Linear programming is a mathematical method for determining a way to achieve the best outcome (such as maximum profit /or lowest cost) in a given mathematical model for some list of requirements represented as linear relationships. Linear programming(LP) is a specific case of mathematical programming (mathematical optimization).
More formally, linear programming(LP) is a technique for the optimization of a linear objective function, subject to linear equality & linear inequality constraints. Its feasible region is a convex polyhedron, which is a set defined as the intersection of finitely many half spaces, each of which is defined by a linear inequality. Its objectives function is a real-valued affine function defined on this polyhedron. A linear programming algorithm finds a point in the polyhedron where this function has the smallest (/or/ largest) value if such point exists.
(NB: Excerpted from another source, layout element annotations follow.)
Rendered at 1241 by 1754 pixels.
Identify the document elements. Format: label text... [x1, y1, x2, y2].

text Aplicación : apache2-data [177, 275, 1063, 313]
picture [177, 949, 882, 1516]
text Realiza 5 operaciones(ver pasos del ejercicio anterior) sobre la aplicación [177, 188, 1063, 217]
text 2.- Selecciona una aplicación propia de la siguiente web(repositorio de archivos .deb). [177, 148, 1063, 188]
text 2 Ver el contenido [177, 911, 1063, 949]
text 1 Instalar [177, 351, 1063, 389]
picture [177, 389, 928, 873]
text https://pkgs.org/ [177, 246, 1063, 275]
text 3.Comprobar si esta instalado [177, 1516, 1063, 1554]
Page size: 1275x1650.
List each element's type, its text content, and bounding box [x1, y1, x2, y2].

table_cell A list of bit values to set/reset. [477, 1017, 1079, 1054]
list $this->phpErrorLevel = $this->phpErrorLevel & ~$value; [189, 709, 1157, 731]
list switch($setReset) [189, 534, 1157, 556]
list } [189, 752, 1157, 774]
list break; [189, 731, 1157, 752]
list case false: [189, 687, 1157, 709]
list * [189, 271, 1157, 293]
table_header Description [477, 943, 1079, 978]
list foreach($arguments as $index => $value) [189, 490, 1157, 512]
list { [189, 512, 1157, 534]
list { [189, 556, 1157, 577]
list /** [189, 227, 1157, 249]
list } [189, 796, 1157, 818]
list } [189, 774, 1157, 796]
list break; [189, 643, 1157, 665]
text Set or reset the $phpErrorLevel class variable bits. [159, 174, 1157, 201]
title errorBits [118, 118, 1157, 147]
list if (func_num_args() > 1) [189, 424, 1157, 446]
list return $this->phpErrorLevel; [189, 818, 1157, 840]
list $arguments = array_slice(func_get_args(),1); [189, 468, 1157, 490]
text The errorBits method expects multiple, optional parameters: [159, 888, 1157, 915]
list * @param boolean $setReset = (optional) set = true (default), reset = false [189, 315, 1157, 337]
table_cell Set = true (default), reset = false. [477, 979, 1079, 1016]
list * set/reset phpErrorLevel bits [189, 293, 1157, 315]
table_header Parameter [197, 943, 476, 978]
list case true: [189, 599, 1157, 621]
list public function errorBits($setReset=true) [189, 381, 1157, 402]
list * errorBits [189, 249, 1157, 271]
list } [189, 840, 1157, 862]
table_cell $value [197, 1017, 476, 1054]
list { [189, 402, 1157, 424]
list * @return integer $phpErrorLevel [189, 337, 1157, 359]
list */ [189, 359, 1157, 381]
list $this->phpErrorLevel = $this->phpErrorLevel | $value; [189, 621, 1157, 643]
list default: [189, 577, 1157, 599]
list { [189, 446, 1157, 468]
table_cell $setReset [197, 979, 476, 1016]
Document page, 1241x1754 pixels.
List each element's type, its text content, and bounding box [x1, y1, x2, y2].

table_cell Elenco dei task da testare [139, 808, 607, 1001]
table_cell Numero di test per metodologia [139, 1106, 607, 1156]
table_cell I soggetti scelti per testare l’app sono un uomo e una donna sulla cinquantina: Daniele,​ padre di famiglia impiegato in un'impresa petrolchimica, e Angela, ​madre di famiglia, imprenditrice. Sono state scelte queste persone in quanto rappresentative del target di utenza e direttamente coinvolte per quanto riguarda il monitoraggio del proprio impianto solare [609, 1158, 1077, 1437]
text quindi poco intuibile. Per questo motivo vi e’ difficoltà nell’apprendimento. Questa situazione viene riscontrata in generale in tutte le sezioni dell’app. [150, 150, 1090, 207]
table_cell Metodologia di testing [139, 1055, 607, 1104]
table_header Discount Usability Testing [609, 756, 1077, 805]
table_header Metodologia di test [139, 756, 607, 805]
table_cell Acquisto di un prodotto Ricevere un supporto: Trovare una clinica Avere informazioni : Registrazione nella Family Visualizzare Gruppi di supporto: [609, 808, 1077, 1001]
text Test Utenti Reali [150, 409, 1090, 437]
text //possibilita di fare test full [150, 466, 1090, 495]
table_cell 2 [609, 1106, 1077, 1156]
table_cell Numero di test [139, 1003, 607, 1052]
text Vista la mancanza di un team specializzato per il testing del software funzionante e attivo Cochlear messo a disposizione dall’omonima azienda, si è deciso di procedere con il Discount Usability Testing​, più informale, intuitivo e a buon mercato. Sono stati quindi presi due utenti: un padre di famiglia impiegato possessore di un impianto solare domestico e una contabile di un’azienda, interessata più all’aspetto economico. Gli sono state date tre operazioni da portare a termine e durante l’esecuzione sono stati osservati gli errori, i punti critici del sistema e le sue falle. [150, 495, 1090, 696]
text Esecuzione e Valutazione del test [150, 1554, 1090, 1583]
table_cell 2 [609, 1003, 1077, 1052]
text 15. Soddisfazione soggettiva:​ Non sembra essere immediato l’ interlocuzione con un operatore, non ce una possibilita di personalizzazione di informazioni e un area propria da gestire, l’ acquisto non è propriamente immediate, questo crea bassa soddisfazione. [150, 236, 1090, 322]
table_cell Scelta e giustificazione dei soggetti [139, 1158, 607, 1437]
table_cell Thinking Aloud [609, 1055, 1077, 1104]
Linear programs are problems; that can be expressed in canonical form:
Maximize c x
Subject to Ax < b
and x > 0
where x represents the vector of variables (to be determined), c & b are vectors of (known) coefficients, A is a (known) matrix of coefficients, & (.)T is the matrix transpose. The expression to be maximized /or/ minimized is called the objective function (cTx in this case). The inequalities Ax ≤ b are the constraints, which specify a convex polytope over which the objective function is to be optimized. In this context, 2 vectors are comparable when they have the same dimensions. If every entry in the first is < or equal-to the corresponding entry in the second then we can say the first vector is less-than(<) or equal-to(=) the second vector.
Linear programming(LP) can be applied to various fields of study. It is used in business & economics, but can also be utilized for some engineering problems. Industries that use linear programming models include telecommunications, energy, transportation, & manufacturing. It has proved useful in modeling diverse types of problems in planning, routing, scheduling, assignment, & design.